Measurement is a critical part of testing and implementing changes; measures tell a team whether the changes they are making actually lead to improvement.
The Donabedian’s (2005) theory is there are three components when evaluating the quality of care
that underpins measurement for improvement. These components are Structure, Process & Outcome.
However, when measuring for improvement 'Balancing Measures' are an essential part of the process and often replace the Structure.
Use a balanced set of measures to assess if the changes you are making are leading to improvements.
As mentioned you should consider having three types of measures:
Balancing measures determine whether changes designed to improve one part of the system are causing new problems in other parts of the system.
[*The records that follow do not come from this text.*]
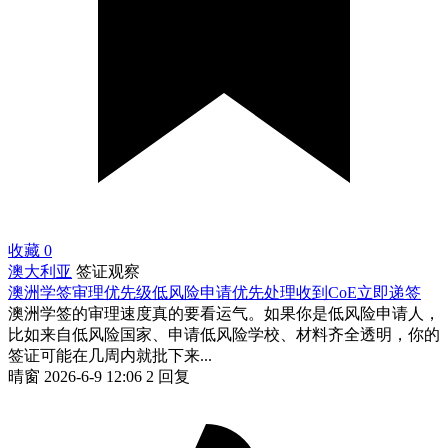
收藏
0
澳大利亚
签证观察
澳洲学签审理优先级低风险申请优先处理收到CoE立即递签
澳洲学签的审理速度真的要看运气。如果你是低风险申请人，
比如来自低风险国家、申请低风险学校、材料齐全透明，你的
签证可能在几周内就批下来...
晴窗
2026-6-9 12:06
2 回复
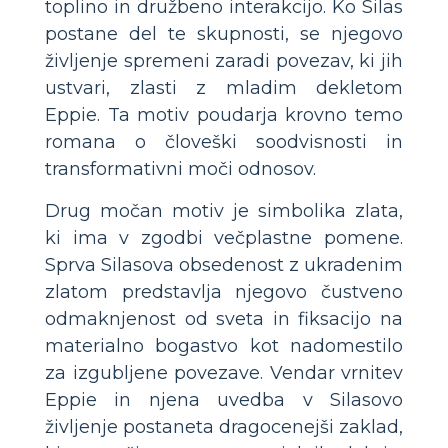
toplino in družbeno interakcijo. Ko Silas
postane del te skupnosti, se njegovo
življenje spremeni zaradi povezav, ki jih
ustvari, zlasti z mladim dekletom
Eppie. Ta motiv poudarja krovno temo
romana o človeški soodvisnosti in
transformativni moči odnosov.
Drug močan motiv je simbolika zlata,
ki ima v zgodbi večplastne pomene.
Sprva Silasova obsedenost z ukradenim
zlatom predstavlja njegovo čustveno
odmaknjenost od sveta in fiksacijo na
materialno bogastvo kot nadomestilo
za izgubljene povezave. Vendar vrnitev
Eppie in njena uvedba v Silasovo
življenje postaneta dragocenejši zaklad,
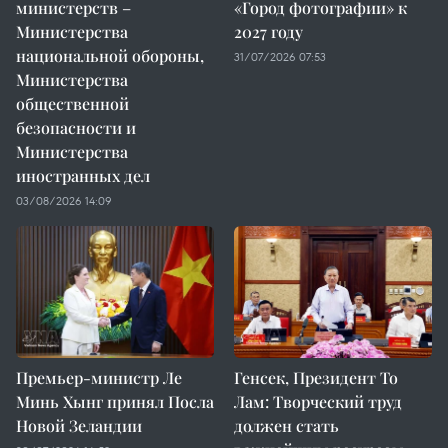
министерств –
«Город фотографии» к
Министерства
2027 году
национальной обороны,
31/07/2026 07:53
Министерства
общественной
безопасности и
Министерства
иностранных дел
03/08/2026 14:09
Премьер-министр Ле
Генсек, Президент То
Минь Хынг принял Посла
Лам: Творческий труд
Новой Зеландии
должен стать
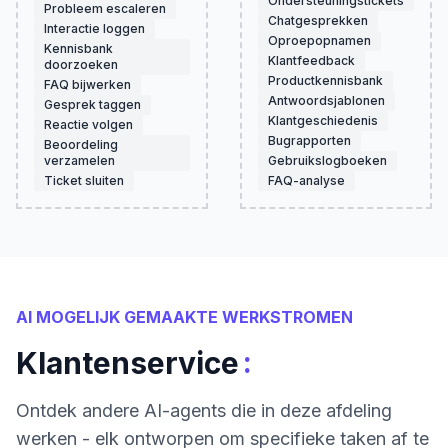
Ondersteuningstickets
Probleem escaleren
Chatgesprekken
Interactie loggen
Oproepopnamen
Kennisbank
Klantfeedback
doorzoeken
Productkennisbank
FAQ bijwerken
Antwoordsjablonen
Gesprek taggen
Klantgeschiedenis
Reactie volgen
Bugrapporten
Beoordeling
verzamelen
Gebruikslogboeken
Ticket sluiten
FAQ-analyse
AI MOGELIJK GEMAAKTE WERKSTROMEN
:
Klantenservice
Ontdek andere AI-agents die in deze afdeling
werken - elk ontworpen om specifieke taken af te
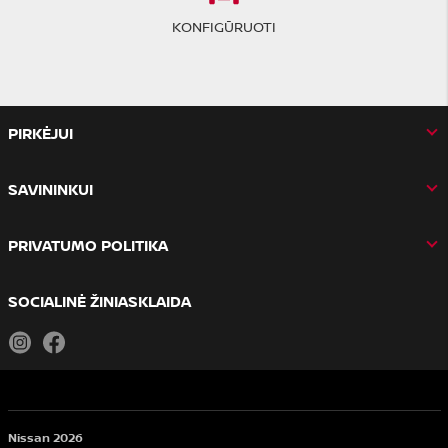
KONFIGŪRUOTI
PIRKĖJUI
SAVININKUI
PRIVATUMO POLITIKA
SOCIALINĖ ŽINIASKLAIDA
Instagram
Facebook
Nissan 2026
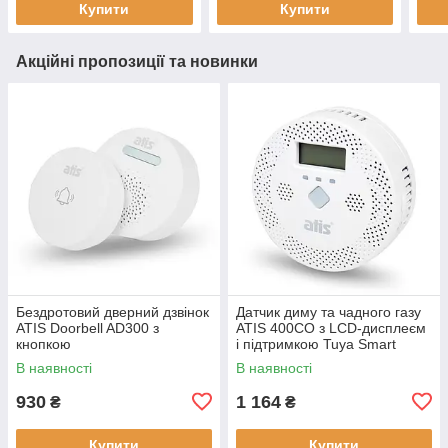
Купити
Купити
Акційні пропозиції та новинки
Бездротовий дверний дзвінок
Датчик диму та чадного газу
ATIS Doorbell AD300 з
ATIS 400CO з LCD-дисплеєм
кнопкою
і підтримкою Tuya Smart
В наявності
В наявності
930
1 164
₴
₴
Купити
Купити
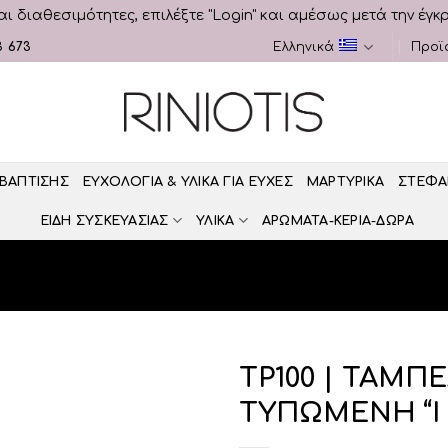
αι διαθεσιμότητες, επιλέξτε "Login" και αμέσως μετά την έγκ
3 673
Ελληνικά
Προϊ
 ΒΑΠΤΙΣΗΣ
ΕΥΧΟΛΟΓΙΑ & ΥΛΙΚΑ ΓΙΑ ΕΥΧΕΣ
ΜΑΡΤΥΡΙΚΑ
ΣΤΕΦΑ
ΕΙΔΗ ΣΥΣΚΕΥΑΣΙΑΣ
ΥΛΙΚΑ
ΑΡΩΜΑΤΑ-ΚΕΡΙΑ-ΔΩΡΑ
ΤΡ100 | ΤΑΜΠ
ΤΥΠΩΜΕΝΗ “I l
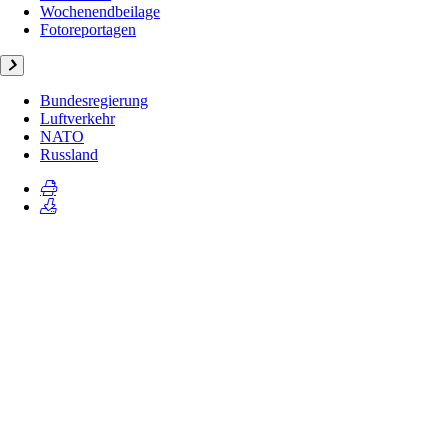
Wochenendbeilage
Fotoreportagen
Bundesregierung
Luftverkehr
NATO
Russland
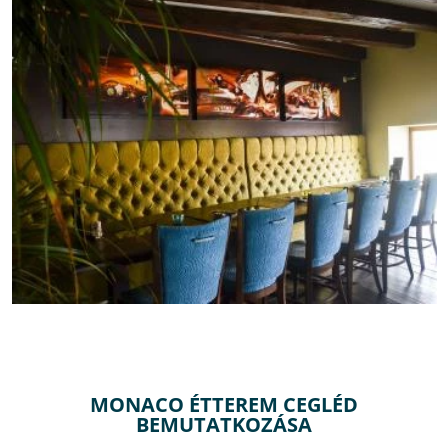
MONACO ÉTTEREM CEGLÉD
BEMUTATKOZÁSA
For example, does this new change improve staff satisfaction but decrease patient satisfaction?
Balancing measures answer the question: "Are the changes we are making to one part of the system causing problems in other parts of the system?"
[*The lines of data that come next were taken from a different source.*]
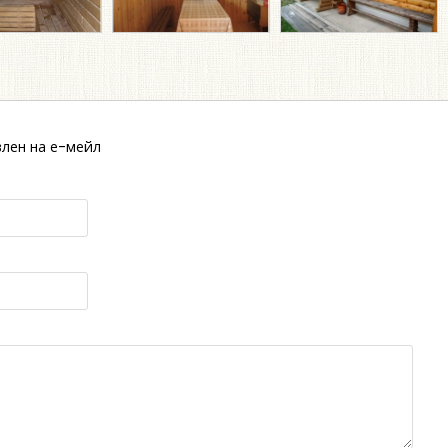
лен на е-мейл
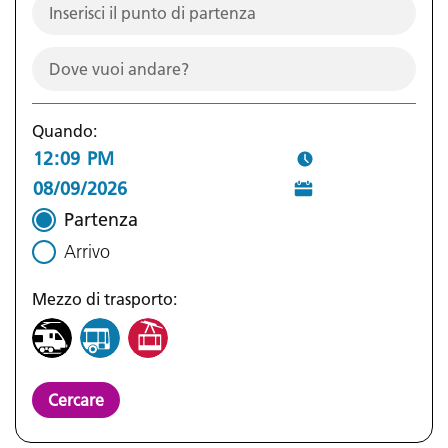
Quando:
Partenza
Arrivo
Mezzo di trasporto:
Cercare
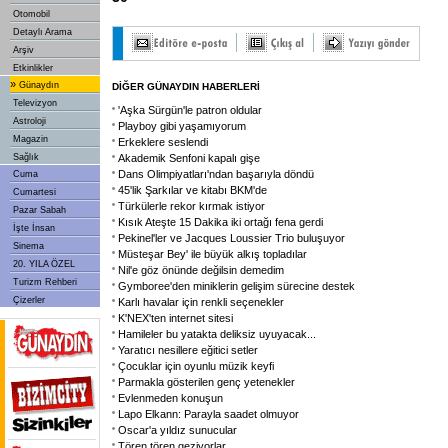
Otomobil
Detaylı Arama
Arşiv
Etkinlikler
»
Günaydın
DİĞER GÜNAYDIN HABERLERİ
Televizyon
'Aşka Sürgün'le patron oldular
Astroloji
Playboy gibi yaşamıyorum
Magazin
Erkeklere seslendi
Sağlık
Akademik Senfoni kapalı gişe
Dans Olimpiyatları'ndan başarıyla döndü
Cuma
45'lik Şarkılar ve kitabı BKM'de
Cumartesi
Türkülerle rekor kırmak istiyor
Pazar Sabah
Kısık Ateşte 15 Dakika iki ortağı fena gerdi
İşte İnsan
Pekinel'ler ve Jacques Loussier Trio buluşuyor
Sinema
Müsteşar Bey' ile büyük alkış topladılar
20. YILA ÖZEL
Nil'e göz önünde değilsin demedim
Turizm Rehberi
Gymboree'den miniklerin gelişim sürecine destek
Çizerler
Karlı havalar için renkli seçenekler
K'NEX'ten internet sitesi
Hamileler bu yatakta deliksiz uyuyacak...
Yaratıcı nesillere eğitici setler
Çocuklar için oyunlu müzik keyfi
Parmakla gösterilen genç yetenekler
Evlenmeden konuşun
Lapo Elkann: Parayla saadet olmuyor
Oscar'a yıldız sunucular
Tören tören geziyorlar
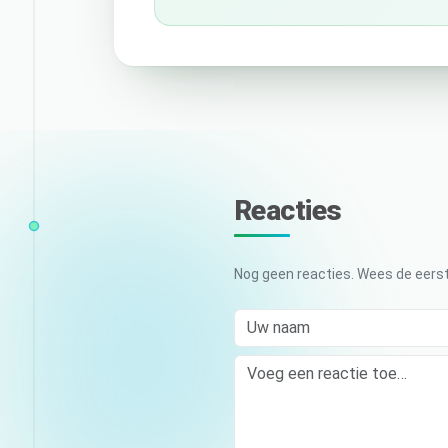
Reacties
Nog geen reacties. Wees de eerst
Uw naam
Comment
When working with process measures, focus on the processes and systems that directly contribute to your desired outcome. For example, whether or not a member of staff has washed their hands or delivery time of specific process step.
Process measures answer the question: "Are we doing the right things to achieve our goals?"
Outcome measures reflect the impact on the patient and identifies the end result of your improvement work. For example, reduced infections or harm, improved patient experience etc.
Outcome measures answer the question: "What are the end results of our QI work?"
Why you need process, balance and outcome measures
It is important to have both process and outcome measures, they connect your theory of change to your expected outcomes. If you measure outcomes without process measures, you cannot be sure if the changes you make have happened in practice and therefore cannot connect improvements to outcomes. If you measure process without outcomes, you cannot be sure if outcomes have changed, and there is risk of “hitting a target (improved process) but missing the point (no improved outcomes)”.
Alongside these two concepts, all improvement projects should actively seek out any potential unintended consequences of change and deliberately measure these as balancing measures. A tip is to listen to sceptics and use their concerns to develop balancing measures.
Following this with your PDSA ...
PDSA measures are those that are collected with each test of change (PDSA) that is carried out. These measures provide information about the effect of each change attempt.